Exercise details =>
Look through the entries below and extract exactly the lines from the one containing "index pip: (309, 187)" through the one containing "index tip: (1071, 928)", ends included.

___ Exercise data ___

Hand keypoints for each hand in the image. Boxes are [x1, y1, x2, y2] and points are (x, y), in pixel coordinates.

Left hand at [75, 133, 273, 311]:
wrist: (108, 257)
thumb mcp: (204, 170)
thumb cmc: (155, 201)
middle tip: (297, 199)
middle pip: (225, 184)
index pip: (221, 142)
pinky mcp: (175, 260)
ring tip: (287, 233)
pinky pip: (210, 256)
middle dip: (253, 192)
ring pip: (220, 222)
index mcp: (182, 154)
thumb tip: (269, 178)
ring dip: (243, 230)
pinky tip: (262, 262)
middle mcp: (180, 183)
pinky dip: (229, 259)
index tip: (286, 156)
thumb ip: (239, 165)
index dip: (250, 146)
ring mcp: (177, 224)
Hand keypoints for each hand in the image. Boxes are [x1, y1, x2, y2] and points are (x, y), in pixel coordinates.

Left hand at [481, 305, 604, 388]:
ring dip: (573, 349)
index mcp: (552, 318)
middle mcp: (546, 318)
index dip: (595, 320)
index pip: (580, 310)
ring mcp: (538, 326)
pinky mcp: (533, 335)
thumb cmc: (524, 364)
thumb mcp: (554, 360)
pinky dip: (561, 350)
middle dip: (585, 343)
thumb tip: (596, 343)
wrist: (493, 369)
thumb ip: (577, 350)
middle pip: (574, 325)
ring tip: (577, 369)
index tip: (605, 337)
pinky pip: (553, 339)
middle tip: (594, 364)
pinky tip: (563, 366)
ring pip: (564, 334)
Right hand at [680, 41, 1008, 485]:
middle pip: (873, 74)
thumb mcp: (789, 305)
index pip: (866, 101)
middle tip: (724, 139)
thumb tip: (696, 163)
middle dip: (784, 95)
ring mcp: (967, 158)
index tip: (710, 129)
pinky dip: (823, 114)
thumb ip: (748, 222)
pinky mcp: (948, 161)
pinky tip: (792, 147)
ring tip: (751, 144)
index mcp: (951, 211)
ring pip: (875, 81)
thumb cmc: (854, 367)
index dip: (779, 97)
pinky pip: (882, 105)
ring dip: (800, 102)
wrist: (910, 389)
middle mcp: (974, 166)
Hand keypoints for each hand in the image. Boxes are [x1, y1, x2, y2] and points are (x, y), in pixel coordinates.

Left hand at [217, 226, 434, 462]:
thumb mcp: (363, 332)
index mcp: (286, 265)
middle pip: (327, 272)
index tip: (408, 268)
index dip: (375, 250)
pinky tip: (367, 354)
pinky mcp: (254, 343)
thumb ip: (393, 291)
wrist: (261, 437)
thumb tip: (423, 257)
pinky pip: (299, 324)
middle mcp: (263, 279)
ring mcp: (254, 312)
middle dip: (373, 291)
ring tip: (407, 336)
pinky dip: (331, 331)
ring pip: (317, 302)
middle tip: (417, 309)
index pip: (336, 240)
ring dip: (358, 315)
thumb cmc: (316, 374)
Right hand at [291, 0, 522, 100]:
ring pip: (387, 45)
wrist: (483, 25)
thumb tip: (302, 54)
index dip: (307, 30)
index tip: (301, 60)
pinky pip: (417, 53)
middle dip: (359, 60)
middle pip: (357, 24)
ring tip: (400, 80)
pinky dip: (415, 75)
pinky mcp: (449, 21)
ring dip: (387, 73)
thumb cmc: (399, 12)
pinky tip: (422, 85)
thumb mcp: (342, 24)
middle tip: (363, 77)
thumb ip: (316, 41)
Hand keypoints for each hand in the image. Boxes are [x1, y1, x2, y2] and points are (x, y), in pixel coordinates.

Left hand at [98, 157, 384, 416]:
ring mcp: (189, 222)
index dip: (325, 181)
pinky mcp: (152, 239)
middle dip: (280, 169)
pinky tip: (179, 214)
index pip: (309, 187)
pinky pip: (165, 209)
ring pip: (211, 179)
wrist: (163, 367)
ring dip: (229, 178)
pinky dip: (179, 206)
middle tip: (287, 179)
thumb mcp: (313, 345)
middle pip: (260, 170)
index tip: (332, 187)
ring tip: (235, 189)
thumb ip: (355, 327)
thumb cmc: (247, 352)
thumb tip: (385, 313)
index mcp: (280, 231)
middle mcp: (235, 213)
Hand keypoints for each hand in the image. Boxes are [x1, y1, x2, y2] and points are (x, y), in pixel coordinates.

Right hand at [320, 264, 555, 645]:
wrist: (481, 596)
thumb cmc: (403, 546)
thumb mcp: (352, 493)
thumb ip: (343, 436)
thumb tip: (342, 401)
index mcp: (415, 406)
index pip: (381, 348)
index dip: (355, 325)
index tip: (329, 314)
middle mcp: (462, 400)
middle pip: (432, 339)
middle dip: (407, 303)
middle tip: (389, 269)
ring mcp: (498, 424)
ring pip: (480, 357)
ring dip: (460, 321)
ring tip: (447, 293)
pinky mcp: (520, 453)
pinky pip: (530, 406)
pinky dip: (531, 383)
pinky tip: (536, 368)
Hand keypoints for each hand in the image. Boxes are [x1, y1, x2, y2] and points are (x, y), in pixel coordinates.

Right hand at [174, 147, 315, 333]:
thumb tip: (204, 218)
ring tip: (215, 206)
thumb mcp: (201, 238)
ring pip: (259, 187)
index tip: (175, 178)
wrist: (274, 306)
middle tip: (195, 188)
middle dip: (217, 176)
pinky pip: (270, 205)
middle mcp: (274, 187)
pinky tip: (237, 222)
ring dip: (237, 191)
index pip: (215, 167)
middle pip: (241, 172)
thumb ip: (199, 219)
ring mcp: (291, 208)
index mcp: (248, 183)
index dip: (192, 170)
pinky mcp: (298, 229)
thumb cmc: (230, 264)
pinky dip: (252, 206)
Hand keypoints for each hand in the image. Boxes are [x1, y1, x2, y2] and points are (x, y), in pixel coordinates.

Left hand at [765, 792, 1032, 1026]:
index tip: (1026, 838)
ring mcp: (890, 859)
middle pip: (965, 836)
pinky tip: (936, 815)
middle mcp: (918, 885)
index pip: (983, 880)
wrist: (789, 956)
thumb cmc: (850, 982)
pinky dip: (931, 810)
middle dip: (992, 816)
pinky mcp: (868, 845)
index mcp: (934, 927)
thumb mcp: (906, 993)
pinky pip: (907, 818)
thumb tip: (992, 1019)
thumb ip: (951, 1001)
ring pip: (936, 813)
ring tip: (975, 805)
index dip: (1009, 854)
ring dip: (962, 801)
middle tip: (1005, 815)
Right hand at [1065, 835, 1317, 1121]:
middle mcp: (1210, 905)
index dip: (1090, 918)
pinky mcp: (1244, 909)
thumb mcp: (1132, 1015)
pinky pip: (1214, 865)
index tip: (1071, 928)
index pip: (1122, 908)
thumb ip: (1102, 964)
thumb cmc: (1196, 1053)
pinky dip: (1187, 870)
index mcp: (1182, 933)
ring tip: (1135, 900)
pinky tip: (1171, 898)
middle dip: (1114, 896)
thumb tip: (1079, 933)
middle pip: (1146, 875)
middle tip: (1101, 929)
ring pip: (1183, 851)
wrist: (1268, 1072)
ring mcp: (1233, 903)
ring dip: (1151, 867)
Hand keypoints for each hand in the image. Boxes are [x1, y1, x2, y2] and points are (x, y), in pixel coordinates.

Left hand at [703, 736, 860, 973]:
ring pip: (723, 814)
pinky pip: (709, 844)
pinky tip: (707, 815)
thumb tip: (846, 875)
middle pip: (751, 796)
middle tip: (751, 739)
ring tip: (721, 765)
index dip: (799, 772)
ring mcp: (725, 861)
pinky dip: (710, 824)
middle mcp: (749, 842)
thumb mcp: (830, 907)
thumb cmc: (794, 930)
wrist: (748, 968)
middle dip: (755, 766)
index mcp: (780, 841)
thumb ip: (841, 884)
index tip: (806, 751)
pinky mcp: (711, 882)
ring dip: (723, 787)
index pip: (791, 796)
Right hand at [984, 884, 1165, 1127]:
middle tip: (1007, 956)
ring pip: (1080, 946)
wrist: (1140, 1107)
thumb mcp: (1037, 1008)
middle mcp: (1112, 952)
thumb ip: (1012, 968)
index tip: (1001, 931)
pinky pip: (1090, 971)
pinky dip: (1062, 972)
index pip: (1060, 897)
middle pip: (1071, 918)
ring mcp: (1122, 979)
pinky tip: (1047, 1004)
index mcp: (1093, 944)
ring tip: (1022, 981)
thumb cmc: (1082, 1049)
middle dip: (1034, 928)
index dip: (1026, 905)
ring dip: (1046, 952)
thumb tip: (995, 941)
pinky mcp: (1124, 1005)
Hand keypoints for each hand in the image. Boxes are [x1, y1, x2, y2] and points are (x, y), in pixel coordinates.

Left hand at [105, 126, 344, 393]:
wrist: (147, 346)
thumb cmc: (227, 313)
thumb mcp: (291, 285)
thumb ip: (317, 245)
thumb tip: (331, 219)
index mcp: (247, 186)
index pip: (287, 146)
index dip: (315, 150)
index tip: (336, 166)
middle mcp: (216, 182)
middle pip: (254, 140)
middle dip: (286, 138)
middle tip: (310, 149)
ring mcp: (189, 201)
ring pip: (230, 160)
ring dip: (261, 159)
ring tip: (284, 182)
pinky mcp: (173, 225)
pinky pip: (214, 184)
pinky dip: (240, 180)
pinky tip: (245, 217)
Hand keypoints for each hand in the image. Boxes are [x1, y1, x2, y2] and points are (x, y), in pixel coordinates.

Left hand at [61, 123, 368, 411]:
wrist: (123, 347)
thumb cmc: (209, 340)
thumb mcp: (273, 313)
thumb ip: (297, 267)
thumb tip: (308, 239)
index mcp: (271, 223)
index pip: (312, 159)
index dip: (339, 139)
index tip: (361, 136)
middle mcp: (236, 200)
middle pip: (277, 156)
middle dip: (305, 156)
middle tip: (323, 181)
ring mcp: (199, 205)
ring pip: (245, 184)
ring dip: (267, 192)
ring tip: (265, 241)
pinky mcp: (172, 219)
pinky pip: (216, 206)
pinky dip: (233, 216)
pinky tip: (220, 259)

___

Task solution =>
index pip: (309, 187)
pinky pip: (165, 209)
ring pip: (211, 179)
wrist: (163, 367)
ring dip: (229, 178)
pinky dip: (179, 206)
middle tip: (287, 179)
thumb mcp: (313, 345)
middle pip: (260, 170)
index tip: (332, 187)
ring tip: (235, 189)
thumb ip: (355, 327)
thumb cmc: (247, 352)
thumb tip: (385, 313)
index mcp: (280, 231)
middle mcp: (235, 213)
Hand keypoints for each hand in the image. Boxes are [x1, y1, x2, y2] and points are (x, y), in pixel coordinates.

Right hand at [320, 264, 555, 645]:
wrist: (481, 596)
thumb cmc: (403, 546)
thumb mcp: (352, 493)
thumb ip: (343, 436)
thumb tip: (342, 401)
index mcp: (415, 406)
index pip: (381, 348)
index dip: (355, 325)
index tip: (329, 314)
middle mcp: (462, 400)
middle pip: (432, 339)
middle dip: (407, 303)
middle tip: (389, 269)
ring mcp: (498, 424)
ring pip: (480, 357)
ring dip: (460, 321)
ring tip: (447, 293)
pinky mcp: (520, 453)
pinky pip: (530, 406)
pinky dip: (531, 383)
pinky tip: (536, 368)
Hand keypoints for each hand in the image. Boxes are [x1, y1, x2, y2] and points are (x, y), in pixel coordinates.

Right hand at [174, 147, 315, 333]:
thumb tip: (204, 218)
ring tip: (215, 206)
thumb mcp: (201, 238)
ring pip: (259, 187)
index tip: (175, 178)
wrist: (274, 306)
middle tip: (195, 188)
middle dip: (217, 176)
pinky pip: (270, 205)
middle mcp: (274, 187)
pinky tip: (237, 222)
ring dip: (237, 191)
index pip: (215, 167)
middle pip: (241, 172)
thumb ip: (199, 219)
ring mcp: (291, 208)
index mcp: (248, 183)
index dip: (192, 170)
pinky mcp: (298, 229)
thumb cmc: (230, 264)
pinky dip: (252, 206)
Hand keypoints for each hand in the image. Boxes are [x1, y1, x2, y2] and points are (x, y), in pixel coordinates.

Left hand at [765, 792, 1032, 1026]:
index tip: (1026, 838)
ring mcp: (890, 859)
middle pip: (965, 836)
pinky tip: (936, 815)
middle mcp: (918, 885)
index pip: (983, 880)
wrist: (789, 956)
thumb cmc: (850, 982)
pinky dip: (931, 810)
middle dip: (992, 816)
pinky mcp: (868, 845)
index mcp: (934, 927)
thumb mcp: (906, 993)
pinky pip: (907, 818)
thumb tip: (992, 1019)
thumb ip: (951, 1001)
ring pip: (936, 813)
ring tip: (975, 805)
index dip: (1009, 854)
ring dip: (962, 801)
middle tip: (1005, 815)
Right hand at [1065, 835, 1317, 1121]:
middle mcp: (1210, 905)
index dip: (1090, 918)
pinky mcp: (1244, 909)
thumb mcp: (1132, 1015)
pinky pip: (1214, 865)
index tip: (1071, 928)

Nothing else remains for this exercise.